Aug. 03 2011 12:04 PM
Sophie from Poughkeepsie, NY

Hear! Hear!

The CONSTANT praising drives me nuts!

Luckily my daughter does not experience that! ;~)

(it's a joke for all the serious folks out there).

Aug. 03 2011 12:03 PM
Amy from Ridgewood

I'm 48, and I found it hard to live up to my parents' generation, who accepted life as it came to them (during the 1930s, 40s, and early 1950s), not some modern idea that life is supposed to be charmed, beautiful, and self-actualized. High expectations are the best way to find disappointment.

Aug. 03 2011 12:03 PM
myself from Flushing

Nowadays everyone wants fame, or to be an American Idol. Everyone thinks they're winning! If they're not, they're suicidal.

Aug. 03 2011 12:03 PM

Narcissistic parenting. Not a good idea.

Aug. 03 2011 12:03 PM
Jim from New Jersey

I think that a person's beliefs about the younger generations is basically a reflection of how they view the future. If you think society is headed in the wrong direction, then you characterize the youths you see in a negative way. After all, there are a lot of positive characteristics about young people today, but people like Brian's guest this morning are focusing on the negatives. Too bad for her!

Aug. 03 2011 12:03 PM
Rohana from New York

I think this must be somewhat related to what income bracket you fit in...thoughts on that? I can't imagine a kid who has had to work from her teen years on being quite so fragile. (Ask me if I speak from experience?)

Aug. 03 2011 12:01 PM
shashi from NYC

Kids are more anxious today is that there are no societal "tests" (such as mandatory service to the country) to mark their formal entrance into adulthood as well as providing a sense of pride, accomplishment and self-esteem. Kids today remain forever children--well into their 20s, 30s, 40s and beyond. That not having concrete evidence of your worth promotes free-floating anxiety.

Aug. 03 2011 12:01 PM
Stephen Bloch from Queens

There is research (reported in New York magazine in the past few months) showing that kids who are praised with "You're so smart" expect everything to come easily, and give up when something doesn't, while those praised with "You must have worked really hard" are more likely to respond to failure with working harder.

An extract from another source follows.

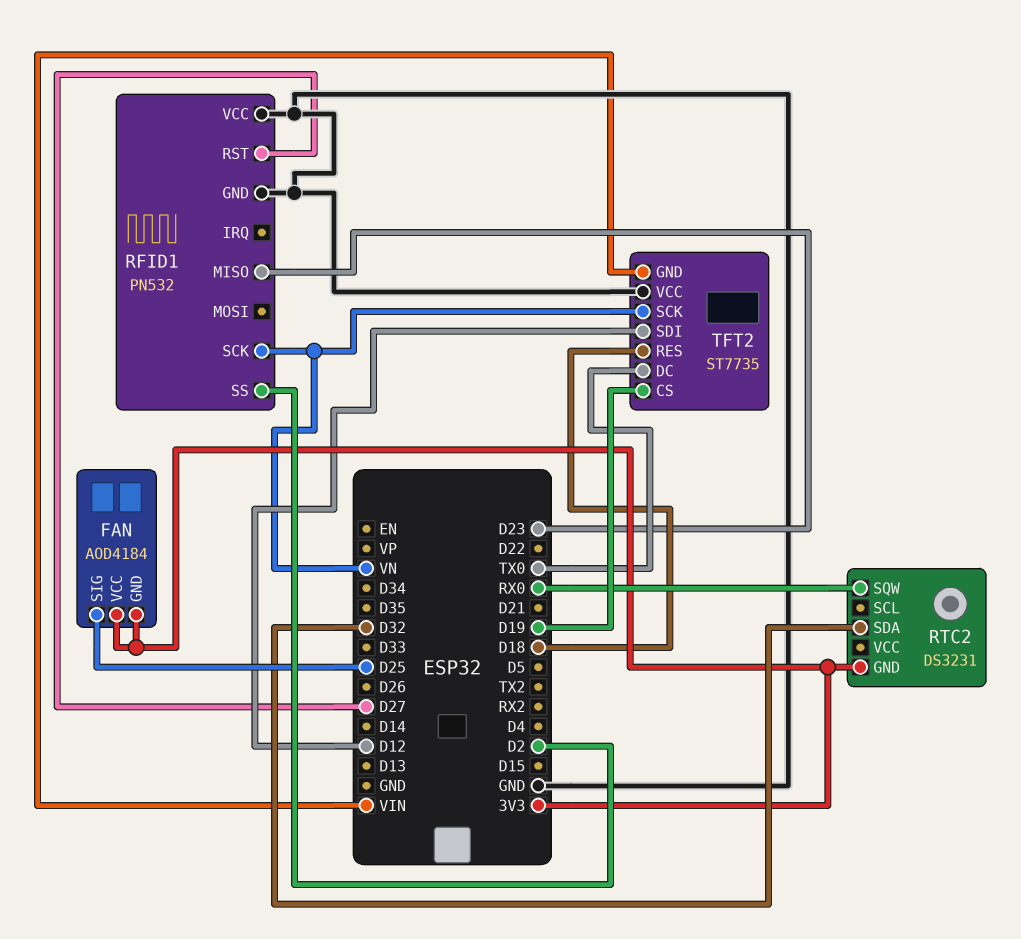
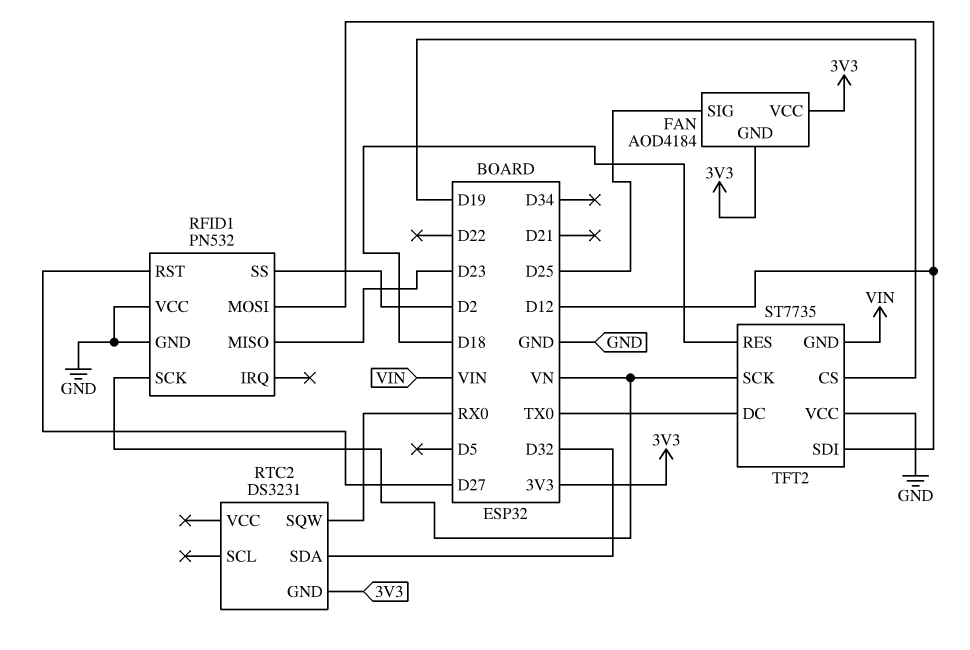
RFID1 pin MOSI: none -> D12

Your recent caller points out the down-side of the latter approach, if it goes a step farther to "You can do anything if you work hard enough": in reality, sometimes you CAN'T do something, no matter how hard you work.

Aug. 03 2011 12:00 PM

I come from one of the least parented generations in the the 20th century. Lived in Hell's Kitchen in the late 60's - early 70's. A playdate for me and my siblings was my mom handing us a bag of rusty nails, opening the front door and saying, "Dinner's at six. Try not to be so hungry." Very funny how we've gone to the other extreme.

Aug. 03 2011 12:00 PM
Aaron from NYC

After 7 married years, my parents unwilling to bring a life into this ugly world (early 70's) ultimately decided that if they raised their child right - that child could influence the world for the better. (!?)

I don't know about you- but i feel like things have really improved...

you're all welcome

Aug. 03 2011 11:59 AM
Xtina from E. Village

When you are ordering food at a take out restaurant and the 20-something clerk complains you are not asking them respectfully enough, you know there is a problem.

Aug. 03 2011 11:58 AM

As a parent with a kid at the same progressive school as Jon Stewart I can validate his observations.

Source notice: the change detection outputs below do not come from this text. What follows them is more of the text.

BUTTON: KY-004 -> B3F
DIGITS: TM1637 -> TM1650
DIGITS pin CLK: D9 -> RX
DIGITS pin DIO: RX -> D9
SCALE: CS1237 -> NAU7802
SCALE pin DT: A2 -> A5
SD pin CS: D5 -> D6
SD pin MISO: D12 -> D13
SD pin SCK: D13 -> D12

No competition, over financed - under supervised and no "NO"!

It's a little too much.

Aug. 03 2011 11:58 AM
jmurphy from long island

Brian, I am 44, the only child of a depressed single mother. Because the rest of her life was not the way she wanted, she always told me I was perfect.

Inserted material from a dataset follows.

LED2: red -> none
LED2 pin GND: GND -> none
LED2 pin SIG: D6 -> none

I have spent my entire life trying to live up to that. (I see my therapist on Thursdays.)

Aug. 03 2011 11:58 AM
DarkSymbolist from NYC!

In an article I read (I don't remember where) that generation was called the "Entitled Generation"...I thought it was quite apt.

Aug. 03 2011 11:57 AM

with billions of people in the world, a false sense of self is quite misleading. I blame Sex in the City, lol.

Aug. 03 2011 11:54 AM
John A.

Are you talking about the willingness to use meds before discipline?
This boy reported in using music from a popular kids show:
"I've been diagnosed with ADD, ADHD, ...
Mental Illnesses... Gotta catch em' all!"